Metadata-Version: 1.1
Name: sitemapbuilder
Version: 0.0.6
Summary: Simple sitemap builder
Home-page: https://github.com/vietlq/sitemapbuilder
Author: Viet Le
Author-email: vietlq85@gmail.com
License: UNKNOWN
Description: A simple sitemap builder
        ========================
        
        The sitemap builder traverses links from a website and constrains itself to
        the given domain name. The final result will be a simple sitemap deduced
        from the links visited. The crawler will accept & process only URLs with
        http or https schemes.
        
        Installation and usage
        ======================
        
        To run the following command to install the tool:
        
        .. code-block:: bash
        
            pip install -U sitemapbuilder
        
        To run the sitemap builder:
        
        .. code-block:: bash
        
            sitemapbuilder -u 'https://monzo.com' -o test_monzo.dot
        
        Some websites have strong protection and the tool will not work for them:
        
        .. code-block:: bash
        
            sitemapbuilder -u 'https://bloomberg.com' -o test_bloomberg.dot
        
        Highlights
        ==========
        
        #. Generate Graphviz `.dot` file showing directed links between pages. One can generate PNG/PDF and other image/document formats.
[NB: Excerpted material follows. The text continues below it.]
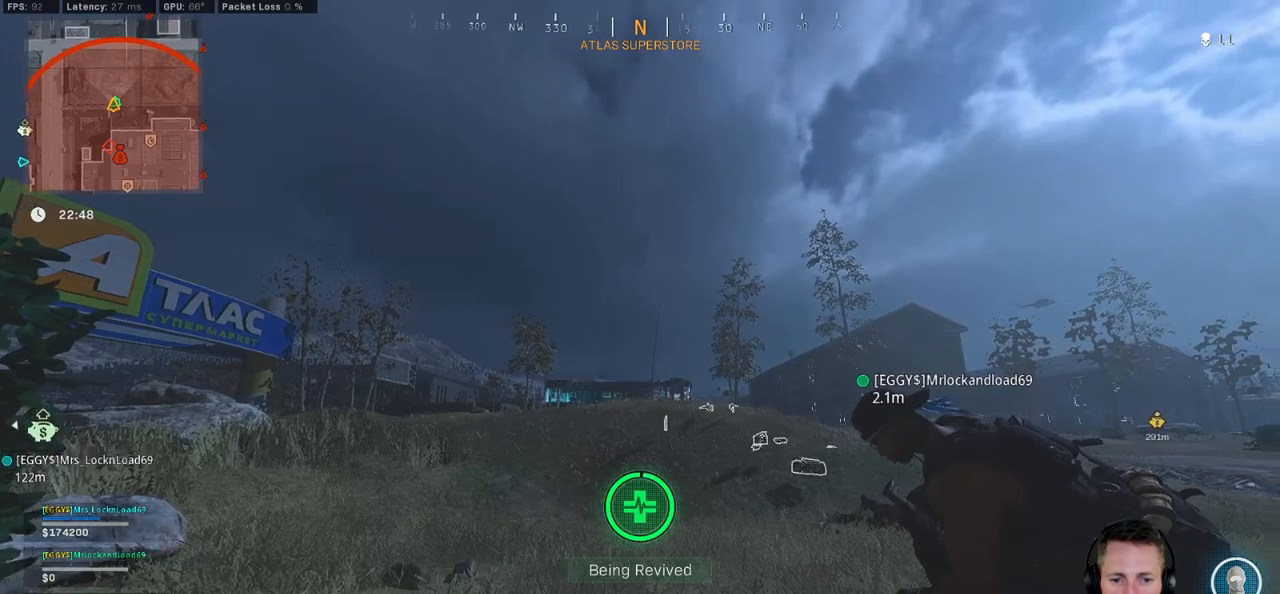
{"keys": ["ctrl", "w"], "mouse": [], "events": [[200, "w", "down"], [416, "r", "down"], [500, "r", "up"]]}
        #. Have `configurable decay` (maximum depth) to avoid abuse.
        #. Visit web link within the same hostname by default.
        #. Use `5 threads` by default and times out after `10 seconds`.
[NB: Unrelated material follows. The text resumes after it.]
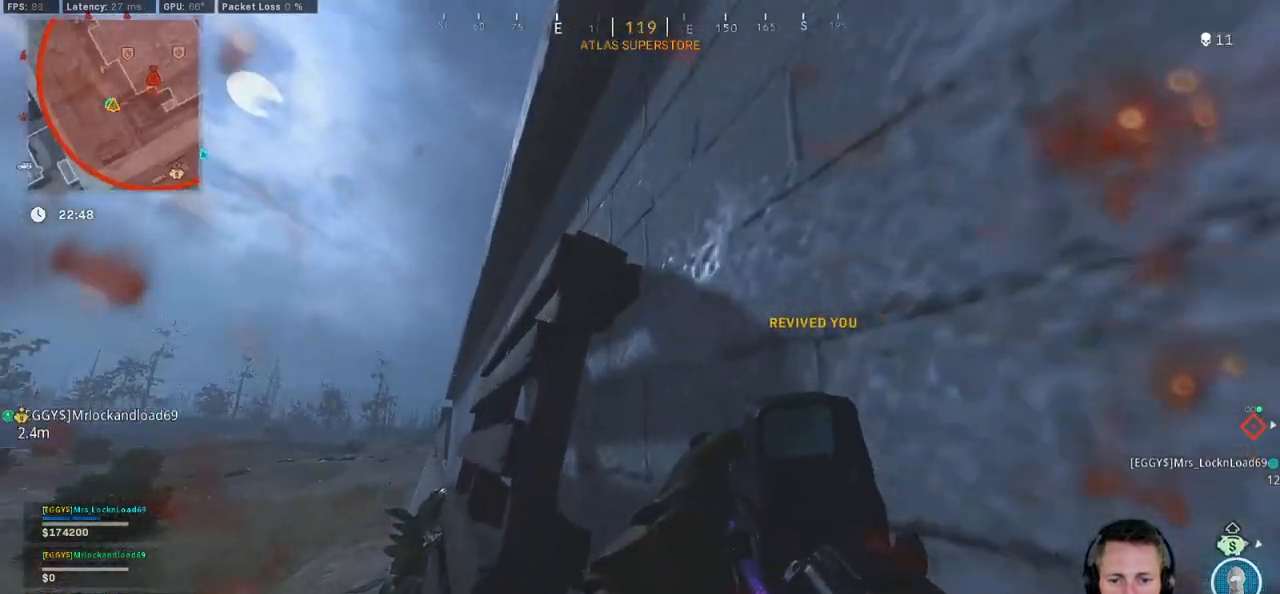
{"keys": ["a", "ctrl", "w"], "mouse": [], "events": [[100, "r", "down"], [200, "a", "down"], [200, "r", "up"], [300, "r", "down"], [366, "r", "up"], [450, "mouse_wheel", "down"], [483, "r", "down"], [500, "mouse_wheel", "up"], [500, "r", "up"]]}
        #. Timeout after `5 seconds` when fetching a URL.
        #. Handle timeout exceptions when querying a website.
        #. Send a `HTTP HEAD` request and verify that `Content-Type` is `text/html` and `charset` is either `UTF-8` or `US-ASCII`.
        #. Have a map of visited URLs to avoid revisiting them.
        #. Follow HTTP redirects.
        
        Upcoming features
        =================
        * Configure the number of threads and timeout via cmd args.
        * Allow web links from all subdomains.
        * Allow web links from a list of domains.
        * Allow web links matching a pattern.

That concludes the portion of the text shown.